オーランドは、緩やかにショーンを揺さぶりながら、快感でぼんやりと放心した緑の目が濡れているところを見られないことをつまらなく思った。

シャワーのお湯が、ショーンに噴き出している汗を流していた。

オーランドが気長に、ぴくぴくと震える背中にキスを落としていると、ショーンの尻がゆっくりと緩みだした。

喘ぐようだった息も治まる。

「すごく、感じてたね。ショーン」

オーランドは、けだるさを見せるショーンの負担にならないよう、ゆっくりと腰を動かした。
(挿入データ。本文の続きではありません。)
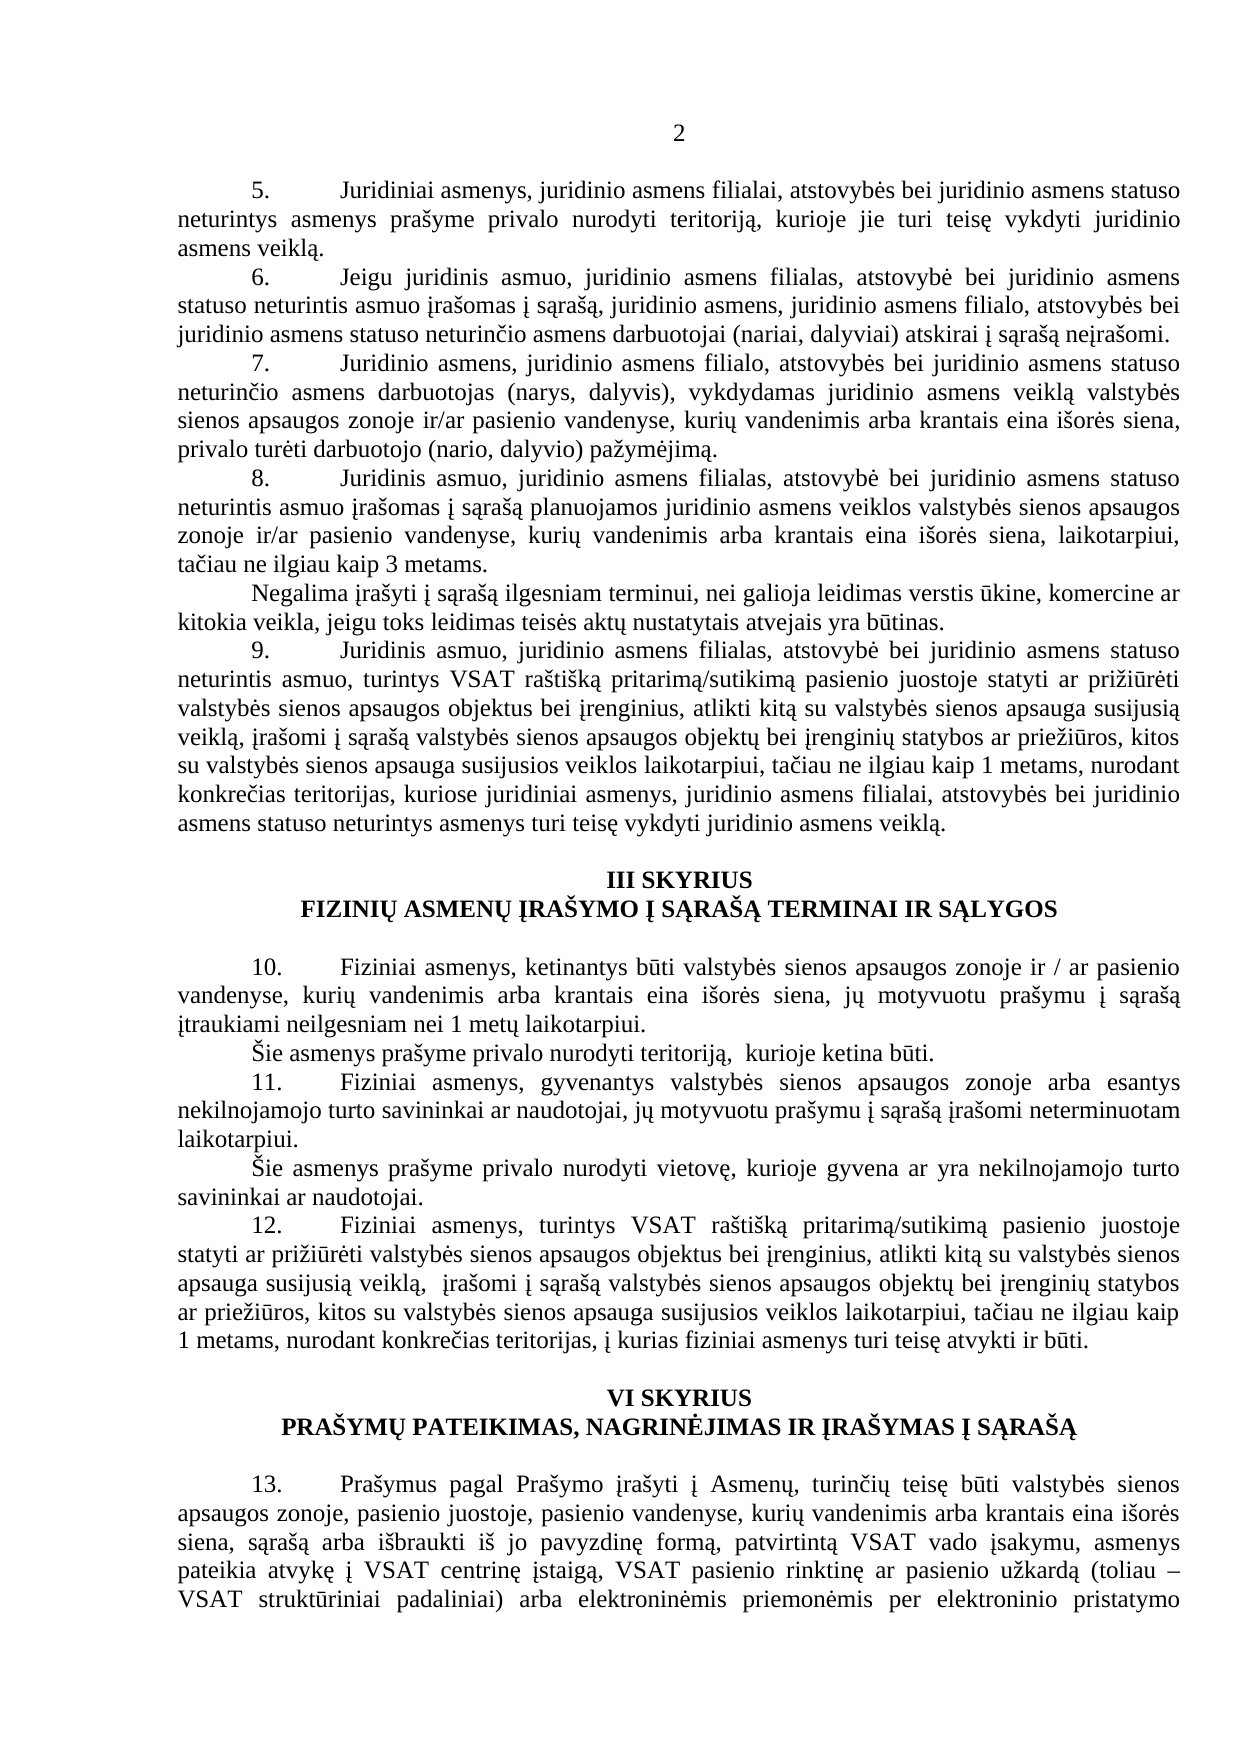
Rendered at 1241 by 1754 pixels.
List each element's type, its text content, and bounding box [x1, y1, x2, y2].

text fizinių asmenų įrašymo į sąrašą terminai ir sąlygos [177, 894, 1181, 923]
text 12. Fiziniai asmenys, turintys VSAT raštišką pritarimą/sutikimą pasienio juostoje statyti ar prižiūrėti valstybės sienos apsaugos objektus bei įrenginius, atlikti kitą su valstybės sienos apsauga susijusią veiklą, įrašomi į sąrašą valstybės sienos apsaugos objektų bei įrenginių statybos ar priežiūros, kitos su valstybės sienos apsauga susijusios veiklos laikotarpiui, tačiau ne ilgiau kaip 1 metams, nurodant konkrečias teritorijas, į kurias fiziniai asmenys turi teisę atvykti ir būti. [177, 1211, 1181, 1354]
text PRAŠYMŲ PATEIKIMAS, NAGRINĖJIMAS IR įrašymas į sąrašą [177, 1412, 1181, 1441]
text 9. Juridinis asmuo, juridinio asmens filialas, atstovybė bei juridinio asmens statuso neturintis asmuo, turintys VSAT raštišką pritarimą/sutikimą pasienio juostoje statyti ar prižiūrėti valstybės sienos apsaugos objektus bei įrenginius, atlikti kitą su valstybės sienos apsauga susijusią veiklą, įrašomi į sąrašą valstybės sienos apsaugos objektų bei įrenginių statybos ar priežiūros, kitos su valstybės sienos apsauga susijusios veiklos laikotarpiui, tačiau ne ilgiau kaip 1 metams, nurodant konkrečias teritorijas, kuriose juridiniai asmenys, juridinio asmens filialai, atstovybės bei juridinio asmens statuso neturintys asmenys turi teisę vykdyti juridinio asmens veiklą. [177, 636, 1181, 837]
text 5. Juridiniai asmenys, juridinio asmens filialai, atstovybės bei juridinio asmens statuso neturintys asmenys prašyme privalo nurodyti teritoriją, kurioje jie turi teisę vykdyti juridinio asmens veiklą. [177, 176, 1181, 262]
text 13. Prašymus pagal Prašymo įrašyti į Asmenų, turinčių teisę būti valstybės sienos apsaugos zonoje, pasienio juostoje, pasienio vandenyse, kurių vandenimis arba krantais eina išorės siena, sąrašą arba išbraukti iš jo pavyzdinę formą, patvirtintą VSAT vado įsakymu, asmenys pateikia atvykę į VSAT centrinę įstaigą, VSAT pasienio rinktinę ar pasienio užkardą (toliau – VSAT struktūriniai padaliniai) arba elektroninėmis priemonėmis per elektroninio pristatymo [177, 1469, 1181, 1613]
text 11. Fiziniai asmenys, gyvenantys valstybės sienos apsaugos zonoje arba esantys nekilnojamojo turto savininkai ar naudotojai, jų motyvuotu prašymu į sąrašą įrašomi neterminuotam laikotarpiui. [177, 1067, 1181, 1153]
text 10. Fiziniai asmenys, ketinantys būti valstybės sienos apsaugos zonoje ir / ar pasienio vandenyse, kurių vandenimis arba krantais eina išorės siena, jų motyvuotu prašymu į sąrašą įtraukiami neilgesniam nei 1 metų laikotarpiui. [177, 952, 1181, 1038]
text 7. Juridinio asmens, juridinio asmens filialo, atstovybės bei juridinio asmens statuso neturinčio asmens darbuotojas (narys, dalyvis), vykdydamas juridinio asmens veiklą valstybės sienos apsaugos zonoje ir/ar pasienio vandenyse, kurių vandenimis arba krantais eina išorės siena, privalo turėti darbuotojo (nario, dalyvio) pažymėjimą. [177, 348, 1181, 463]
text Negalima įrašyti į sąrašą ilgesniam terminui, nei galioja leidimas verstis ūkine, komercine ar kitokia veikla, jeigu toks leidimas teisės aktų nustatytais atvejais yra būtinas. [177, 578, 1181, 636]
text Šie asmenys prašyme privalo nurodyti vietovę, kurioje gyvena ar yra nekilnojamojo turto savininkai ar naudotojai. [177, 1153, 1181, 1211]
text 6. Jeigu juridinis asmuo, juridinio asmens filialas, atstovybė bei juridinio asmens statuso neturintis asmuo įrašomas į sąrašą, juridinio asmens, juridinio asmens filialo, atstovybės bei juridinio asmens statuso neturinčio asmens darbuotojai (nariai, dalyviai) atskirai į sąrašą neįrašomi. [177, 262, 1181, 348]
text 8. Juridinis asmuo, juridinio asmens filialas, atstovybė bei juridinio asmens statuso neturintis asmuo įrašomas į sąrašą planuojamos juridinio asmens veiklos valstybės sienos apsaugos zonoje ir/ar pasienio vandenyse, kurių vandenimis arba krantais eina išorės siena, laikotarpiui, tačiau ne ilgiau kaip 3 metams. [177, 463, 1181, 578]
text VI skyrius [177, 1383, 1181, 1412]
text Šie asmenys prašyme privalo nurodyti teritoriją, kurioje ketina būti. [177, 1038, 1181, 1067]
text III SKYRIUS [177, 866, 1181, 894]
ショーンは、オーランドに尻だけを持ち上げられるような格好のままだった。

その姿で、ため息を落とし、不満げに肩を落とした。

「どうした?なんか嫌だった?」

「・・・・また・・・俺だけかよ・・・・」

ショーンは、不機嫌な様子だった。

首を後ろにねじり、自分の尻を抉っているオーランドのペニスがまだ硬いことを目でも確認すると舌打ちした。

「オーリ、お前、なんでいかないんだ」

それは、尻を弄られることで感じることが出来るようになったショーンの方が早く快感を昇りつめてしまうからだ。

オーランドに十分余裕のある間に、ショーンは射精に至ってしまう。

「なんで?いいじゃん。ショーンが気持ちいいのが一番でしょ?」

「畜生。最初は、いつだって、お前の方が先にいってたのに・・・」

ショーンは、もう一つ舌打ちをし、床に手を付くと、体を起こした。

尻に力を入れ、オーランドを締め付けた。

「ほら、さっさといけよ。俺だけなんて、格好悪い」

「そんな。ショーンに気持ちよくなって欲しくて、頑張ってるんだよ。感じてくれることが、一番幸せだよ」

涙の余韻を残したショーンの目が、オーランドを睨んだ。

「それでもだ」

ショーンは腰がふらふらになっているくせに、オーランドのために尻を上下させた。

オーランドは苦笑して、強情なショーンの肩にキスをした。